Re: Add parallelism and glibc dependent only options to reindexdb - Mailing list pgsql-hackers

From Michael Paquier
Subject Re: Add parallelism and glibc dependent only options to reindexdb
Date
Msg-id 20190725100245.GA10546@paquier.xyz
Whole thread Raw
In response to Re: Add parallelism and glibc dependent only options to reindexdb  (Sergei Kornilov <sk@zsrv.org>)
Responses Re: Add parallelism and glibc dependent only options to reindexdb  (Sergei Kornilov <sk@zsrv.org>)
Re: Add parallelism and glibc dependent only options to reindexdb  (Julien Rouhaud <julien.rouhaud@free.fr>)
List pgsql-hackers
On Thu, Jul 25, 2019 at 12:12:40PM +0300, Sergei Kornilov wrote:
> Thank you, v9 code and behavior looks good for me. Builds cleanly,
> works with older releases.

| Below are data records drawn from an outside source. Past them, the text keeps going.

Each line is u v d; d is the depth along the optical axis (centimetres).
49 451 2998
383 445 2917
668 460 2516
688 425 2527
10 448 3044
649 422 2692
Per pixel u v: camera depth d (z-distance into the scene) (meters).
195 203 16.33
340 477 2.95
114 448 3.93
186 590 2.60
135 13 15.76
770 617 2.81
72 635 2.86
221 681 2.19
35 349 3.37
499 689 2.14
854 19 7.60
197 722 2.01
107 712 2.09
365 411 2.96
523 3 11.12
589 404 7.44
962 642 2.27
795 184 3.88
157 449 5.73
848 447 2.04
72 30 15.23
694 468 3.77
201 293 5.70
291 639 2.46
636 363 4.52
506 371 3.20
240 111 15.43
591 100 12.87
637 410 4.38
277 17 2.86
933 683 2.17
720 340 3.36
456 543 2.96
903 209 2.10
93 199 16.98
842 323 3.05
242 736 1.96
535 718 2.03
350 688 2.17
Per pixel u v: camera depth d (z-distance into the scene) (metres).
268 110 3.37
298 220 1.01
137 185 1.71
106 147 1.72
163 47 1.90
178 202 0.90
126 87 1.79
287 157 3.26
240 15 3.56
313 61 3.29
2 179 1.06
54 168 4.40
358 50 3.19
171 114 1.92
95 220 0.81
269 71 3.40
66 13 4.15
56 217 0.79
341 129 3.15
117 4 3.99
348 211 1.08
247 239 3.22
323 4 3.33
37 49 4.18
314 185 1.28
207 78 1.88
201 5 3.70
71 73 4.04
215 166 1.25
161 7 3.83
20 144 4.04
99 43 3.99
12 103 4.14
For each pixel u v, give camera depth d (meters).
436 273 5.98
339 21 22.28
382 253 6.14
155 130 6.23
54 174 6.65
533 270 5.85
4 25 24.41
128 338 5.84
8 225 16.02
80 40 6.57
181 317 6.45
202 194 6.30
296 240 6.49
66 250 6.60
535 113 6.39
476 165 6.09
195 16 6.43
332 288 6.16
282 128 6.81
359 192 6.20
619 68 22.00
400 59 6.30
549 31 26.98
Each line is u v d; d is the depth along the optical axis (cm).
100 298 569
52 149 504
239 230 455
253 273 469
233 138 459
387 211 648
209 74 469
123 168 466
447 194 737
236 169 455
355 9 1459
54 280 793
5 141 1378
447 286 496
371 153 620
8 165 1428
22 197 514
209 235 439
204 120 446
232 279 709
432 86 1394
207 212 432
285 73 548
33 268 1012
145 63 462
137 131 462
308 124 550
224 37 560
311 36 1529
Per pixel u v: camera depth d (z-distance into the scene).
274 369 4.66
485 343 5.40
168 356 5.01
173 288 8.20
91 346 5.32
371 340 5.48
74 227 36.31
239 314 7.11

I'll mark Ready to Commiter.

The restriction with --jobs and --system is not documented, and that's
good to have from the start.  This actually makes the parallel job
handling with --index inconsistent as we mask parallelism in this case
by enforcing the use of one connection.  I think that we should
revisit the interactions with --index and --jobs actually, because,
assuming that users never read the documentation, they may actually be
surprised to see that something like --index idx1 .. --index idxN
--jobs=N does not lead to any improvements at all, until they find out
the reason why.  It is also much easier to have an error as starting
point because it can be lifted later one.  There is an argument that
we may actually not have this restriction at all on --index as long as
the user knows what it is doing and does not define indexes from the
same relation, still I would keep an error.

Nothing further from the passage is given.